Etched, a startup building AI chips designed only to run inference, disclosed on Tuesday that it has booked $1 billion in contract orders for systems powered by its silicon. TechCrunch reported the figures from the company’s own progress update, issued after TSMC completed manufacturing of Etched’s chip earlier this year. The stakes are straightforward: inference, the process of running a trained model to answer a query, is now the largest recurring cost for AI companies serving customers at scale, and Etched is betting that a chip built for nothing else can beat Nvidia’s general-purpose GPUs on that job alone.
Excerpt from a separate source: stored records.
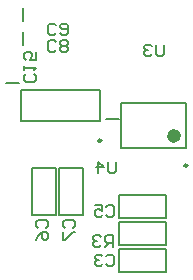
<source format=gbo>
G04 Layer_Color=32896*
%FSLAX44Y44*%
%MOMM*%
G71*
G01*
G75*
%ADD13C,0.2000*%
%ADD26C,0.2500*%
%ADD27C,0.6000*%
%ADD29C,0.1270*%
D13*
X42700Y-109520D02*
X109700D01*
X42700Y-83520D02*
X109700D01*
Y-109520D02*
Y-83520D01*
X42700Y-109520D02*
Y-83520D01*
X127440Y-132030D02*
X182440D01*
X127440Y-94030D02*
X182440D01*
Y-132030D02*
Y-94030D01*
X127440Y-132030D02*
Y-94030D01*
X30060Y-77470D02*
X41060D01*
X115150Y-107950D02*
X126150D01*
X126050Y-217330D02*
X166050D01*
X126050Y-237330D02*
X166050D01*
X126050D02*
Y-217330D01*
X166050Y-237330D02*
Y-217330D01*
X126050Y-214470D02*
Y-194470D01*
X166050Y-214470D02*
Y-194470D01*
X126050Y-214470D02*
X166050D01*
X126050Y-194470D02*
X166050D01*
X126050Y-171610D02*
X166050D01*
X126050Y-191610D02*
X166050D01*
X126050D02*
Y-171610D01*
X166050Y-191610D02*
Y-171610D01*
X52230Y-188910D02*
Y-148910D01*
X72230Y-188910D02*
Y-148910D01*
X52230Y-188910D02*
X72230D01*
X52230Y-148910D02*
X72230D01*
X75090D02*
X95090D01*
X75090Y-188910D02*
X95090D01*
Y-188910D02*
Y-148910D01*
X75090Y-188910D02*
Y-148910D01*
X44450Y-44870D02*
Y-33870D01*
Y-24550D02*
Y-13550D01*
D26*
X110950Y-126020D02*
G03*
X110950Y-126020I-1250J0D01*
G01*
X183740Y-147030D02*
G03*
X183740Y-147030I-1250J0D01*
G01*
D27*
X175440Y-122030D02*
G03*
X175440Y-122030I-3000J0D01*
G01*
D29*
X163830Y-44613D02*
Y-52944D01*
X162164Y-54610D01*
X158832D01*
X157165Y-52944D01*
Y-44613D01*
X153833Y-46279D02*
X152167Y-44613D01*
X148835D01*
X147169Y-46279D01*
Y-47945D01*
X148835Y-49612D01*
X150501D01*
X148835D01*
X147169Y-51278D01*
Y-52944D01*
X148835Y-54610D01*
X152167D01*
X153833Y-52944D01*
X72705Y-28499D02*
X71038Y-26833D01*
X67706D01*
X66040Y-28499D01*
Y-35164D01*
X67706Y-36830D01*
X71038D01*
X72705Y-35164D01*
X76037D02*
X77703Y-36830D01*
X81035D01*
X82701Y-35164D01*
Y-28499D01*
X81035Y-26833D01*
X77703D01*
X76037Y-28499D01*
Y-30166D01*
X77703Y-31832D01*
X82701D01*
X72705Y-48971D02*
X71038Y-50637D01*
X67706D01*
X66040Y-48971D01*
Y-42306D01*
X67706Y-40640D01*
X71038D01*
X72705Y-42306D01*
X76037Y-48971D02*
X77703Y-50637D01*
X81035D01*
X82701Y-48971D01*
Y-47305D01*
X81035Y-45638D01*
X82701Y-43972D01*
Y-42306D01*
X81035Y-40640D01*
X77703D01*
X76037Y-42306D01*
Y-43972D01*
X77703Y-45638D01*
X76037Y-47305D01*
Y-48971D01*
X77703Y-45638D02*
X81035D01*
X120650Y-215900D02*
Y-205903D01*
X115652D01*
X113986Y-207569D01*
Y-210902D01*
X115652Y-212568D01*
X120650D01*
X117318D02*
X113986Y-215900D01*
X110653Y-207569D02*
X108987Y-205903D01*
X105655D01*
X103989Y-207569D01*
Y-209235D01*
X105655Y-210902D01*
X107321D01*
X105655D01*
X103989Y-212568D01*
Y-214234D01*
X105655Y-215900D01*
X108987D01*
X110653Y-214234D01*
X80569Y-199704D02*
X78903Y-198038D01*
Y-194706D01*
X80569Y-193040D01*
X87234D01*
X88900Y-194706D01*
Y-198038D01*
X87234Y-199704D01*
X78903Y-203037D02*
Y-209701D01*
X80569D01*
X87234Y-203037D01*
X88900D01*
X57709Y-199704D02*
X56043Y-198038D01*
Y-194706D01*
X57709Y-193040D01*
X64374D01*
X66040Y-194706D01*
Y-198038D01*
X64374Y-199704D01*
X56043Y-209701D02*
X57709Y-206369D01*
X61042Y-203037D01*
X64374D01*
X66040Y-204703D01*
Y-208035D01*
X64374Y-209701D01*
X62708D01*
X61042Y-208035D01*
Y-203037D01*
X115255Y-182169D02*
X116922Y-180503D01*
X120254D01*
X121920Y-182169D01*
Y-188834D01*
X120254Y-190500D01*
X116922D01*
X115255Y-188834D01*
X105259Y-180503D02*
X111923D01*
Y-185502D01*
X108591Y-183836D01*
X106925D01*
X105259Y-185502D01*
Y-188834D01*
X106925Y-190500D01*
X110257D01*
X111923Y-188834D01*
X115255Y-224079D02*
X116922Y-222413D01*
X120254D01*
X121920Y-224079D01*
Y-230744D01*
X120254Y-232410D01*
X116922D01*
X115255Y-230744D01*
X111923Y-224079D02*
X110257Y-222413D01*
X106925D01*
X105259Y-224079D01*
Y-225746D01*
X106925Y-227412D01*
X108591D01*
X106925D01*
X105259Y-229078D01*
Y-230744D01*
X106925Y-232410D01*
X110257D01*
X111923Y-230744D01*
X123190Y-143673D02*
Y-152004D01*
X121524Y-153670D01*
X118192D01*
X116525Y-152004D01*
Y-143673D01*
X108195Y-153670D02*
Y-143673D01*
X113193Y-148672D01*
X106529D01*
X54051Y-69535D02*
X55717Y-71202D01*
Y-74534D01*
X54051Y-76200D01*
X47386D01*
X45720Y-74534D01*
Y-71202D01*
X47386Y-69535D01*
X45720Y-66203D02*
Y-62871D01*
Y-64537D01*
X55717D01*
X54051Y-66203D01*
X55717Y-51208D02*
Y-57873D01*
X50718D01*
X52385Y-54540D01*
Y-52874D01*
X50718Y-51208D01*
X47386D01*
X45720Y-52874D01*
Y-56206D01*
X47386Y-57873D01*
M02*

</source>
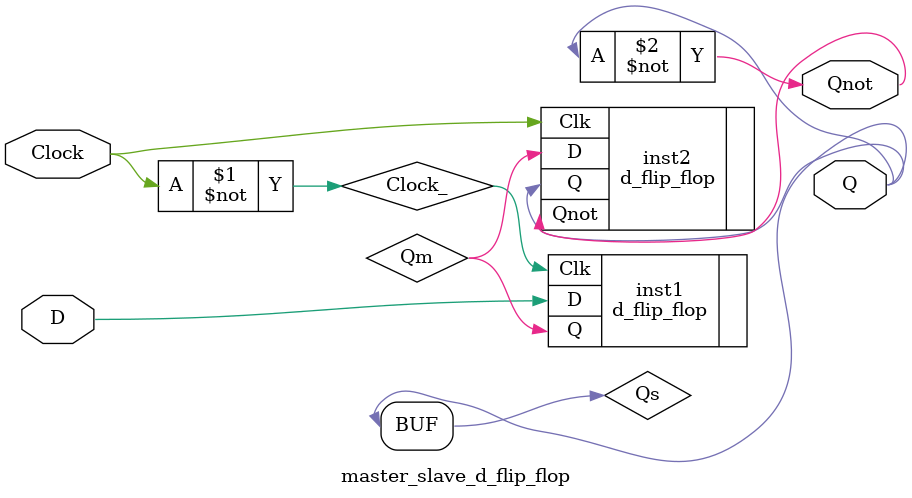
<source format=v>
module master_slave_d_flip_flop(D,Clock,Q,Qnot);
input D,Clock;
wire Qm,Qs,Clock_;
not(Clock_,Clock);
output Q,Qnot;

d_flip_flop inst1(.D(D),.Clk(Clock_),.Q(Qm));
d_flip_flop inst2(.D(Qm),.Clk(Clock),.Q(Qs),.Qnot(Qnot));

not(Qnot,Q);
assign Qs = Q;
endmodule

</source>
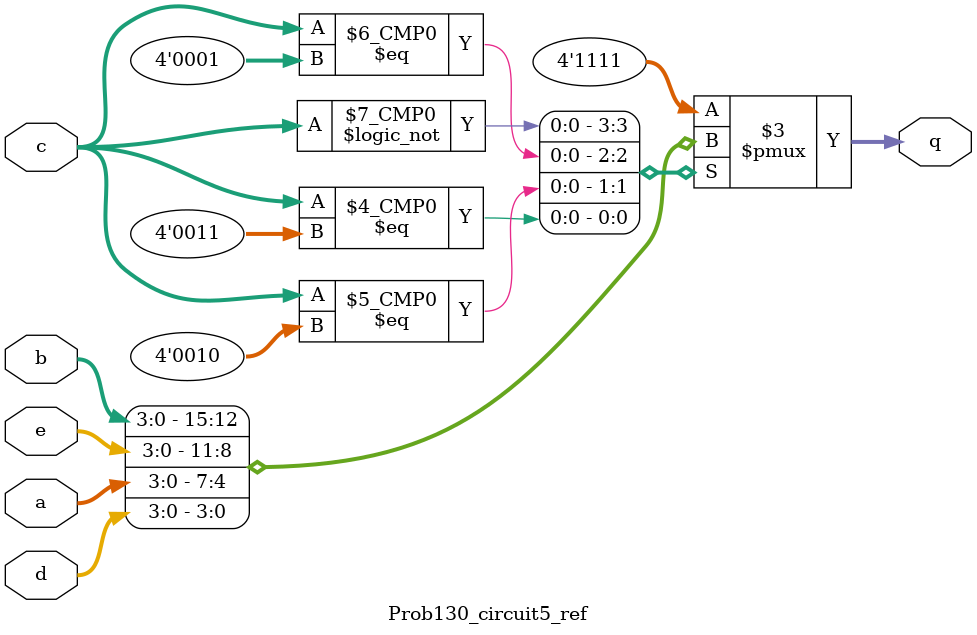
<source format=sv>

module Prob130_circuit5_ref (
  input [3:0] a,
  input [3:0] b,
  input [3:0] c,
  input [3:0] d,
  input [3:0] e,
  output reg [3:0] q
);

  always @(*)
    case (c)
      0: q = b;
      1: q = e;
      2: q = a;
      3: q = d;
      default: q = 4'hf;
    endcase

endmodule


</source>
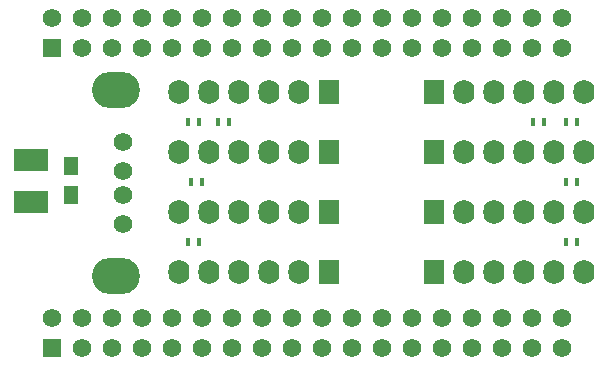
<source format=gbs>
G04 #@! TF.FileFunction,Soldermask,Bot*
%FSLAX46Y46*%
G04 Gerber Fmt 4.6, Leading zero omitted, Abs format (unit mm)*
G04 Created by KiCad (PCBNEW 4.0.5+dfsg1-4) date Sun Nov 25 11:48:41 2018*
%MOMM*%
%LPD*%
G01*
G04 APERTURE LIST*
%ADD10C,0.100000*%
%ADD11C,1.574800*%
%ADD12O,4.050800X3.050800*%
%ADD13R,1.574800X1.574800*%
%ADD14R,1.778000X2.082800*%
%ADD15O,1.778000X2.082800*%
%ADD16R,0.450800X0.650800*%
%ADD17R,1.300800X1.550800*%
%ADD18R,2.844800X1.828800*%
G04 APERTURE END LIST*
D10*
D11*
X133000000Y-101500000D03*
X133000000Y-104000000D03*
X133000000Y-106000000D03*
X133000000Y-108500000D03*
D12*
X132400000Y-97150000D03*
X132400000Y-112850000D03*
D11*
X170091100Y-116433600D03*
X170091100Y-118973600D03*
X167551100Y-116433600D03*
X167551100Y-118973600D03*
X165011100Y-116433600D03*
X165011100Y-118973600D03*
X162471100Y-116433600D03*
X162471100Y-118973600D03*
X159931100Y-116433600D03*
X159931100Y-118973600D03*
X157391100Y-116433600D03*
X157391100Y-118973600D03*
X154851100Y-116433600D03*
X154851100Y-118973600D03*
X152311100Y-116433600D03*
X152311100Y-118973600D03*
X149771100Y-116433600D03*
X149771100Y-118973600D03*
X147231100Y-116433600D03*
X147231100Y-118973600D03*
X144691100Y-116433600D03*
X144691100Y-118973600D03*
X142151100Y-116433600D03*
X142151100Y-118973600D03*
X139611100Y-116433600D03*
X139611100Y-118973600D03*
X137071100Y-116433600D03*
X137071100Y-118973600D03*
X134531100Y-116433600D03*
X134531100Y-118973600D03*
X131991100Y-116433600D03*
X131991100Y-118973600D03*
X129451100Y-116433600D03*
X129451100Y-118973600D03*
X126911100Y-116433600D03*
D13*
X126911100Y-118973600D03*
D11*
X170091100Y-91033600D03*
X170091100Y-93573600D03*
X167551100Y-91033600D03*
X167551100Y-93573600D03*
X165011100Y-91033600D03*
X165011100Y-93573600D03*
X162471100Y-91033600D03*
X162471100Y-93573600D03*
X159931100Y-91033600D03*
X159931100Y-93573600D03*
X157391100Y-91033600D03*
X157391100Y-93573600D03*
X154851100Y-91033600D03*
X154851100Y-93573600D03*
X152311100Y-91033600D03*
X152311100Y-93573600D03*
X149771100Y-91033600D03*
X149771100Y-93573600D03*
X147231100Y-91033600D03*
X147231100Y-93573600D03*
X144691100Y-91033600D03*
X144691100Y-93573600D03*
X142151100Y-91033600D03*
X142151100Y-93573600D03*
X139611100Y-91033600D03*
X139611100Y-93573600D03*
X137071100Y-91033600D03*
X137071100Y-93573600D03*
X134531100Y-91033600D03*
X134531100Y-93573600D03*
X131991100Y-91033600D03*
X131991100Y-93573600D03*
X129451100Y-91033600D03*
X129451100Y-93573600D03*
X126911100Y-91033600D03*
D13*
X126911100Y-93573600D03*
D14*
X150368000Y-97282000D03*
D15*
X147828000Y-97282000D03*
X145288000Y-97282000D03*
X142748000Y-97282000D03*
X140208000Y-97282000D03*
X137668000Y-97282000D03*
D14*
X159258000Y-97282000D03*
D15*
X161798000Y-97282000D03*
X164338000Y-97282000D03*
X166878000Y-97282000D03*
X169418000Y-97282000D03*
X171958000Y-97282000D03*
D14*
X150368000Y-102362000D03*
D15*
X147828000Y-102362000D03*
X145288000Y-102362000D03*
X142748000Y-102362000D03*
X140208000Y-102362000D03*
X137668000Y-102362000D03*
D14*
X159258000Y-102362000D03*
D15*
X161798000Y-102362000D03*
X164338000Y-102362000D03*
X166878000Y-102362000D03*
X169418000Y-102362000D03*
X171958000Y-102362000D03*
D14*
X150368000Y-107442000D03*
D15*
X147828000Y-107442000D03*
X145288000Y-107442000D03*
X142748000Y-107442000D03*
X140208000Y-107442000D03*
X137668000Y-107442000D03*
D14*
X159258000Y-107442000D03*
D15*
X161798000Y-107442000D03*
X164338000Y-107442000D03*
X166878000Y-107442000D03*
X169418000Y-107442000D03*
X171958000Y-107442000D03*
D14*
X150368000Y-112522000D03*
D15*
X147828000Y-112522000D03*
X145288000Y-112522000D03*
X142748000Y-112522000D03*
X140208000Y-112522000D03*
X137668000Y-112522000D03*
D14*
X159258000Y-112522000D03*
D15*
X161798000Y-112522000D03*
X164338000Y-112522000D03*
X166878000Y-112522000D03*
X169418000Y-112522000D03*
X171958000Y-112522000D03*
D16*
X141928000Y-99822000D03*
X141028000Y-99822000D03*
X171392000Y-99822000D03*
X170492000Y-99822000D03*
X138488000Y-99822000D03*
X139388000Y-99822000D03*
X167698000Y-99822000D03*
X168598000Y-99822000D03*
X138742000Y-104902000D03*
X139642000Y-104902000D03*
X171392000Y-104902000D03*
X170492000Y-104902000D03*
X138488000Y-109982000D03*
X139388000Y-109982000D03*
X171392000Y-109982000D03*
X170492000Y-109982000D03*
D17*
X128600000Y-103550000D03*
X128600000Y-106050000D03*
D18*
X125200000Y-103022000D03*
X125200000Y-106578000D03*
M02*

</source>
The company calls its product a “frontier inference cluster.” It bundles the chips with custom racks and software, aimed at running frontier models faster, more cheaply, and with better power efficiency than competing hardware, according to Etched. Those are the company’s own performance claims. TechCrunch’s report does not include independent benchmark results comparing Etched’s systems against Nvidia’s current lineup, so the efficiency claims remain unverified by a third party.

Etched also disclosed that it has now raised $800 million in total funding. The most recent round, $500 million, closed in December at a $5 billion post-money valuation and had not been previously announced. Stripes led that round, alongside VentureTech Alliance, Jane Street, Hudson River Trading, Two Sigma, and Ribbit Capital. The investor list also includes individual backers with direct AI research credibility: Andrej Karpathy, Geoffrey Hinton, Fei-Fei Li, Arthur Mensch, and Scott Wu, plus billionaires Stanley Druckenmiller and Peter Thiel.

Etched frames Tuesday’s news as coming out of stealth, but that framing understates the company’s history. Founders Gavin Uberti and Robert Wachen, who left Harvard as Thiel Fellows to start the company in 2022, have discussed their chip strategy with TechCrunch publicly since 2024, and had already raised more than $125 million by that point. On Patrick O’Shaughnessy’s “Invest Like the Best” podcast, the founders described a starkly different fundraising climate in 2023: a 30-page memo arguing that AI workloads would eventually demand specialized silicon rather than general-purpose GPUs, pitched to every major investor they could reach. All of them passed, and the company was reportedly operating close to month-to-month.

That contrast matters more than the valuation headline. A specialized-chip thesis that could not find a single believer in 2023 now commands $5 billion and attracts Thiel-and-Druckenmiller-tier capital, without Etched having shipped a commercial product beyond ongoing customer testing. The shift says less about Etched’s technology, which has not been independently benchmarked, than about how thoroughly investor appetite for inference alternatives to Nvidia has changed in three years.

Etched is not alone in that shift. Cerebras completed the year’s first breakout AI chip IPO, and Groq just raised $650 million. Amazon, Google, and Microsoft each build in-house AI chips for their own clouds, and OpenAI recently announced its first custom chip, built with Broadcom. Nvidia still controls the overwhelming majority of AI training and inference hardware, but the number of well-funded challengers targeting inference specifically has multiplied in a single year.

For enterprise buyers evaluating 2027 inference contracts, Etched’s $1 billion order book is a signal worth tracking, not a benchmark worth trusting yet. The company has not disclosed customer names, contract terms, or independent performance data, so any procurement decision based on Etched’s claims should wait for those numbers or for results from the customers currently testing the hardware.

Reported by TechCrunch on June 30, 2026.